No excerto sobre as transferências para offshores, quem vai dar explicações aos deputados esta quarta-feira?

Excerto selecionado:
((
Paulo Núncio e Fernando Rocha Andrade, o anterior e o atual secretários de Estado dos Assuntos Fiscais, vão esta quarta-feira dar explicações aos deputados da comissões de orçamento e finanças sobre a não publicação de informação relativa às transferências feitas para offshores e sobre os quase dez mil milhões de euros que não terão sido controlados pela administração fiscal. São os primeiros responsáveis políticos a dar esclarecimentos, mas é provável que outros se sigam. O PSD quer ouvir os antigos diretores gerais e a esquerda exige mais explicações de quem esteve no Governo PSD/CDS. A ax-ministra das Finanças, Maria Luís Albuquerque já disse estar disponível. Para já, e depois dos primeiros esclarecimentos já prestados, quase sempre por escrito, que perguntas faltam responder.
))
Os dados:
((
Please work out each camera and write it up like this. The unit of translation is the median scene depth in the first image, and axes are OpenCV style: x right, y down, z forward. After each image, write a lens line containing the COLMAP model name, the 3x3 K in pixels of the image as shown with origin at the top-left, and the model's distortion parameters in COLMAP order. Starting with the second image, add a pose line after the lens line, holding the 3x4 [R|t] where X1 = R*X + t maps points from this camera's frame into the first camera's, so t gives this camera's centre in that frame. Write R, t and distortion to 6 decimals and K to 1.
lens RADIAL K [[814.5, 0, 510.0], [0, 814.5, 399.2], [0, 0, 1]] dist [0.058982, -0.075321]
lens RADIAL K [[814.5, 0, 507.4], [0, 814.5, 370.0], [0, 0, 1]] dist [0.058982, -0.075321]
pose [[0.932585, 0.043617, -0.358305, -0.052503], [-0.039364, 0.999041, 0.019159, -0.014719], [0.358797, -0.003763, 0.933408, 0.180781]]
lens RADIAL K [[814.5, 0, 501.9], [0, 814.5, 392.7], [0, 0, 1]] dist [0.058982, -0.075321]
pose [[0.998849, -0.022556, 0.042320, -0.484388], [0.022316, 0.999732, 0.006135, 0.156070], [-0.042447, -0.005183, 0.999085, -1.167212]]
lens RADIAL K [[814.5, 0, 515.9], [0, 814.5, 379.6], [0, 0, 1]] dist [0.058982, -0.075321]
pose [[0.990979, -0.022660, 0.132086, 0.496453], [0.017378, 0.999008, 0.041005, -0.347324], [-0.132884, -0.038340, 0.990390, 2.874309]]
))
((
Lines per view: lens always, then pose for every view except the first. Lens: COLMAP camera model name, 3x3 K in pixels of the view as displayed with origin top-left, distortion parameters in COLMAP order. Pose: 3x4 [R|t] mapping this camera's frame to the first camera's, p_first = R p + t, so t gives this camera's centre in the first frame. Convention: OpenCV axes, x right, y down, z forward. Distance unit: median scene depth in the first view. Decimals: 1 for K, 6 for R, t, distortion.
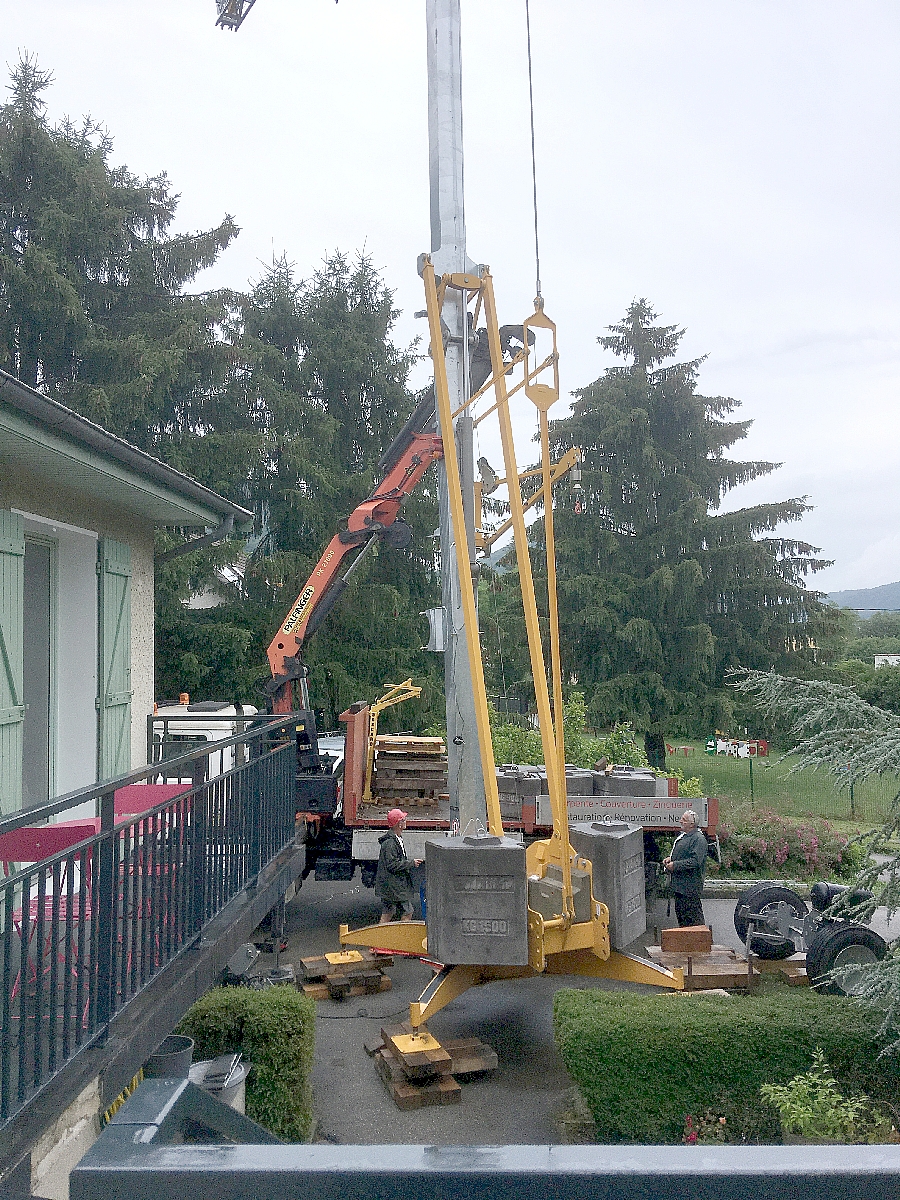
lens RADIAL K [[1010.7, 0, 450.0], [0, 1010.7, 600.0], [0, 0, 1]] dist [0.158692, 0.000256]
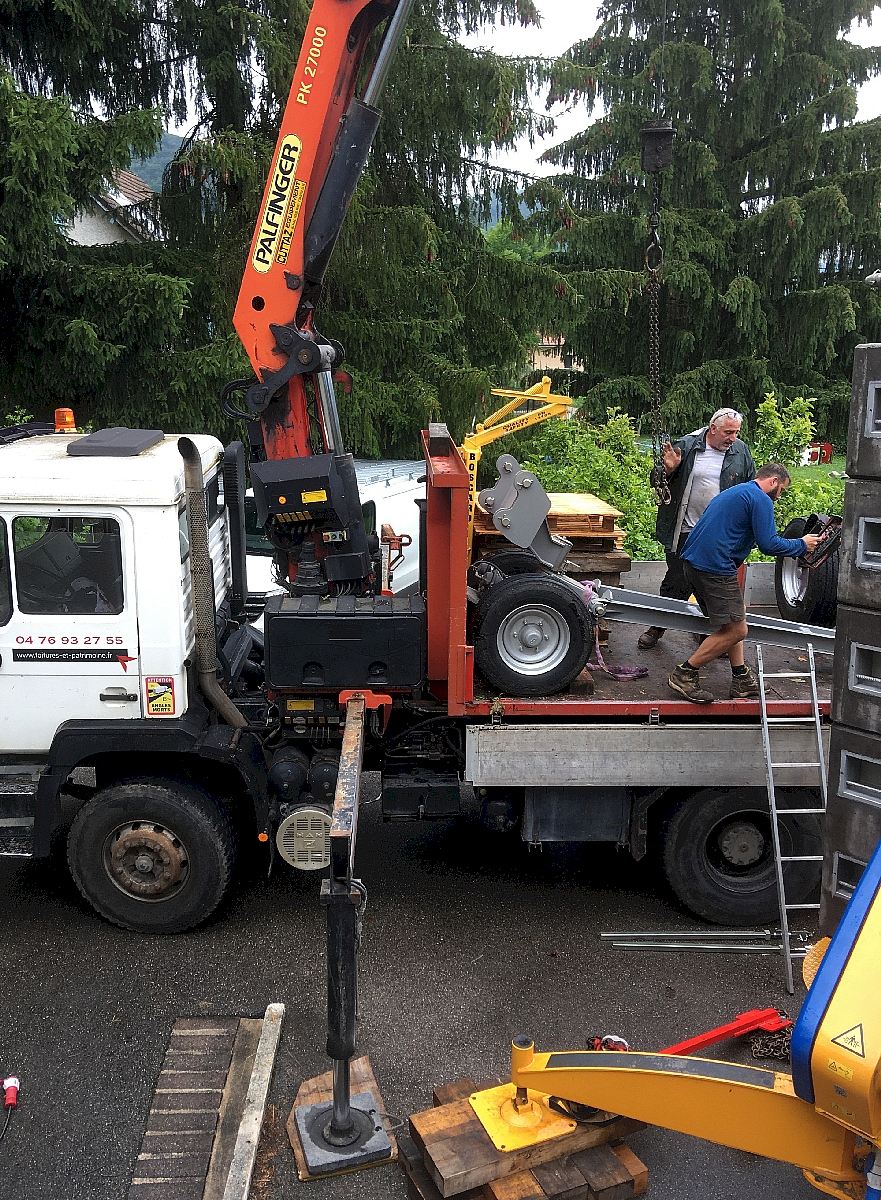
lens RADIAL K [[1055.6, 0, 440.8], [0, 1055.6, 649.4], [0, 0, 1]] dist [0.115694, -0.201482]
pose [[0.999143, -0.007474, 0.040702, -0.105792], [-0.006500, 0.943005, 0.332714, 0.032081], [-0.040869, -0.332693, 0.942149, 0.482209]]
))
Resposta à tarefa:
Paulo Núncio e Fernando Rocha Andrade, o anterior e o atual secretários de Estado dos Assuntos Fiscais.